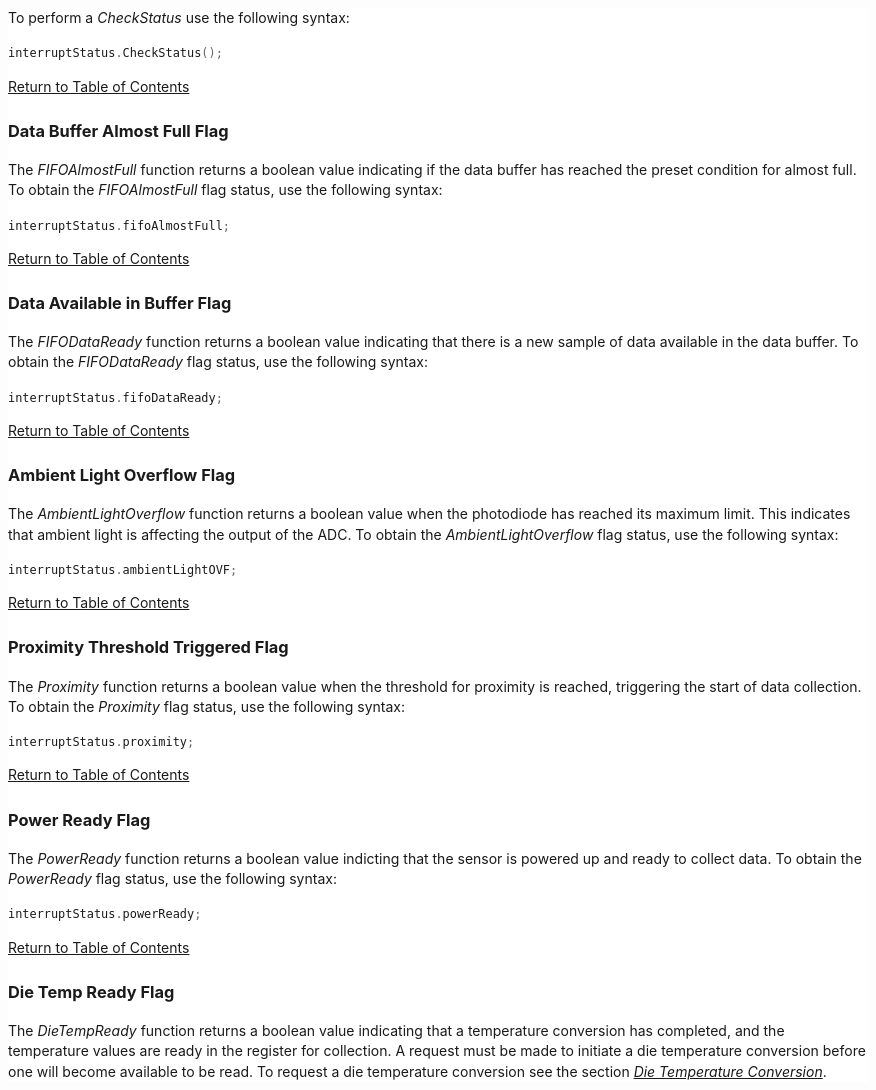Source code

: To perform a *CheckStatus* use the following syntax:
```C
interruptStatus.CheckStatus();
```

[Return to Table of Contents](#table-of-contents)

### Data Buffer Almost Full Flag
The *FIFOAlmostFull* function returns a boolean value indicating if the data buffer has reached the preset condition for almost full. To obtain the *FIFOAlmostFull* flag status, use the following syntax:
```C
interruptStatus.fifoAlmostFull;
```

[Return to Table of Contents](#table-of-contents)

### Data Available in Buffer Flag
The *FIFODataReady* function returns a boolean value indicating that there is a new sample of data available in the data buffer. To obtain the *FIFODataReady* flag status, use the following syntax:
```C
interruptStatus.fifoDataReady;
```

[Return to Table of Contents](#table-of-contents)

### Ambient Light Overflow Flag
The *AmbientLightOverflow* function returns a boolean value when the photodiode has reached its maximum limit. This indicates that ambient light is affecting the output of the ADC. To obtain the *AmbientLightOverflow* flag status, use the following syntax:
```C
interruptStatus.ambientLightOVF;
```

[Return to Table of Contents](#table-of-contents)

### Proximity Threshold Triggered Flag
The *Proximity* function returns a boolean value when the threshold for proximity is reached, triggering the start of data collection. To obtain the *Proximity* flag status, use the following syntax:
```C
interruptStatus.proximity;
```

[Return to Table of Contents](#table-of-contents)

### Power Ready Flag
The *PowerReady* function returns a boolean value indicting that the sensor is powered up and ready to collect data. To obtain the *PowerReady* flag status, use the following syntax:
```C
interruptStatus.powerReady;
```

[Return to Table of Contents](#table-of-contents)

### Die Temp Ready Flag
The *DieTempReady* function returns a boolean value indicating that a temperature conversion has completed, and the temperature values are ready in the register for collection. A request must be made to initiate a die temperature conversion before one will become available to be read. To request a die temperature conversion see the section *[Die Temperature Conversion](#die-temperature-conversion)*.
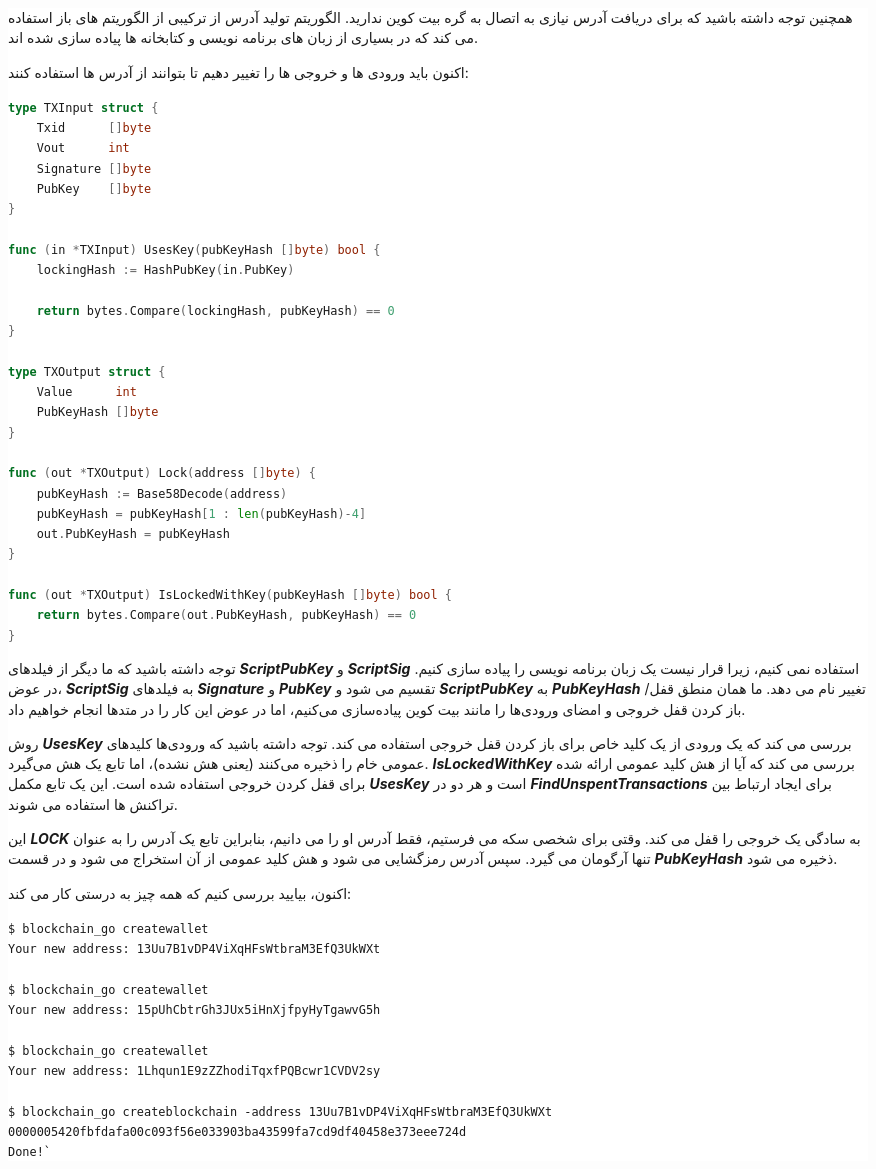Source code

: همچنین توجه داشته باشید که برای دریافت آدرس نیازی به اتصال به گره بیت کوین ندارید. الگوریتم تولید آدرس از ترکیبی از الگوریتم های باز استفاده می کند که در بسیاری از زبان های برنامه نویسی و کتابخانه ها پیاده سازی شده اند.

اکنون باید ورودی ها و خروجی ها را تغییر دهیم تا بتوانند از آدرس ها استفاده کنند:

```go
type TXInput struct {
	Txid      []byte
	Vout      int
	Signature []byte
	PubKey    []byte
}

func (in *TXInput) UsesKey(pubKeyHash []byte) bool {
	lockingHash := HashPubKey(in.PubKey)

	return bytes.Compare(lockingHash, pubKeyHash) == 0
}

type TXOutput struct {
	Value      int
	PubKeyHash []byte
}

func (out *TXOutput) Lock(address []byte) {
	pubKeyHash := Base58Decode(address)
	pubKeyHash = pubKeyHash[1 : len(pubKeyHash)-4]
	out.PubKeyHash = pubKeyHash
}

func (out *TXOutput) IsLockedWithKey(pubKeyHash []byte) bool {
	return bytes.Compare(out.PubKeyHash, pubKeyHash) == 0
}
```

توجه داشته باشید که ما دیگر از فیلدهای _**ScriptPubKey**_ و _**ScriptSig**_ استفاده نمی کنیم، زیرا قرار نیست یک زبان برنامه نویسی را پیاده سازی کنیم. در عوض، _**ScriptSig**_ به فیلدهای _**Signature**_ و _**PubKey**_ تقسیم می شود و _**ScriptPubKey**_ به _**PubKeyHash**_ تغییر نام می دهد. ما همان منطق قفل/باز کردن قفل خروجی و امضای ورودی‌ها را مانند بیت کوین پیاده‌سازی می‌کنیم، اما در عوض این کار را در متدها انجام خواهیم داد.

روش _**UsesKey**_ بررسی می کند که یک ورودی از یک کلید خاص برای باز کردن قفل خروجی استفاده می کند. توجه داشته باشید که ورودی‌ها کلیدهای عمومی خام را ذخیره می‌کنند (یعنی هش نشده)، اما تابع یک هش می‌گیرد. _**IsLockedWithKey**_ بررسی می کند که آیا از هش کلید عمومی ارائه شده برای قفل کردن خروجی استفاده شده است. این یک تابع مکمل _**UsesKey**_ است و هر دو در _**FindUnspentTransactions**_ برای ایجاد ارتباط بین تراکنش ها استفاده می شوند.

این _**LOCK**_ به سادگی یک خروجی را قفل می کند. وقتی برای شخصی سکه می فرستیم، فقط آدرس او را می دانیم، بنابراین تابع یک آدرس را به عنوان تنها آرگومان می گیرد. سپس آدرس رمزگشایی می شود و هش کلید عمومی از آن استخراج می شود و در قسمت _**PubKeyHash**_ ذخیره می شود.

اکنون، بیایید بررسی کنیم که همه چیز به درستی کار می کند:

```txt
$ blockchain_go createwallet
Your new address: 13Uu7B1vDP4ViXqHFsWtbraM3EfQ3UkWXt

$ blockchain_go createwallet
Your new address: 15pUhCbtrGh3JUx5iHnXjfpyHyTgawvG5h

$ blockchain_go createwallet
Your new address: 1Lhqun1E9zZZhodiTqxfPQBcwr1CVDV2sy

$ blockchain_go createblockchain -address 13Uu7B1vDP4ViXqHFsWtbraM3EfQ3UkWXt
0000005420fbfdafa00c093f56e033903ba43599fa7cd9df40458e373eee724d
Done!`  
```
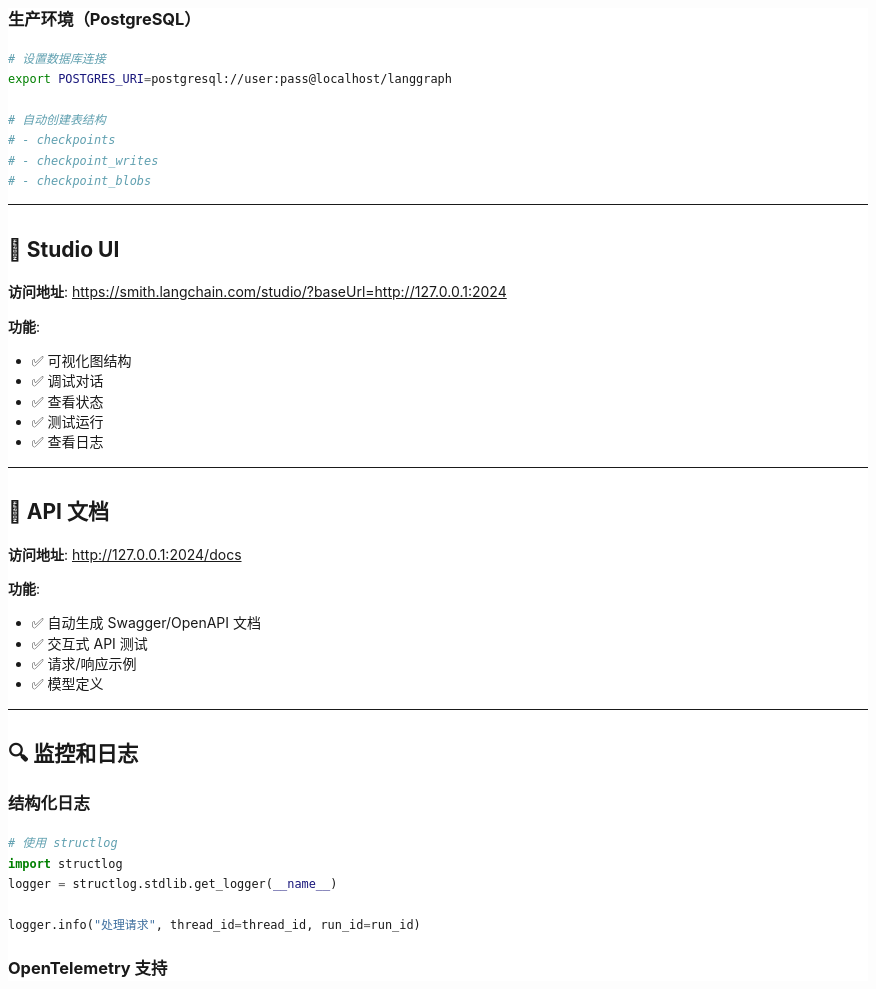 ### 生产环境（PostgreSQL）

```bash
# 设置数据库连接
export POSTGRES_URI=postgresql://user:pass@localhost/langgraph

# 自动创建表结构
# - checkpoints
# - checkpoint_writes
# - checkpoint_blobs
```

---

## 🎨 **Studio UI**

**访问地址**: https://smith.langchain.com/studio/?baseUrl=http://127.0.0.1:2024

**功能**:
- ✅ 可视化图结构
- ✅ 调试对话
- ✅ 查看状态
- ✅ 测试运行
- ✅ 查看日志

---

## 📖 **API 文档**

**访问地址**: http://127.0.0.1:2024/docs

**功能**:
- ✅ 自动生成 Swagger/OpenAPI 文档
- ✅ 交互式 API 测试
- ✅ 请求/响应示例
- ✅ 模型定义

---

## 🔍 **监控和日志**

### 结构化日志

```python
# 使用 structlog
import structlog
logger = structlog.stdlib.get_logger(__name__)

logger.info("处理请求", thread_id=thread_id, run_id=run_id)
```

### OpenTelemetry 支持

- WORK TO COMPLETE: Out of the records above, pull the lines that include the word "bytes".

- WRITTEN SOLUTION:
	return bytes.Compare(lockingHash, pubKeyHash) == 0
	return bytes.Compare(out.PubKeyHash, pubKeyHash) == 0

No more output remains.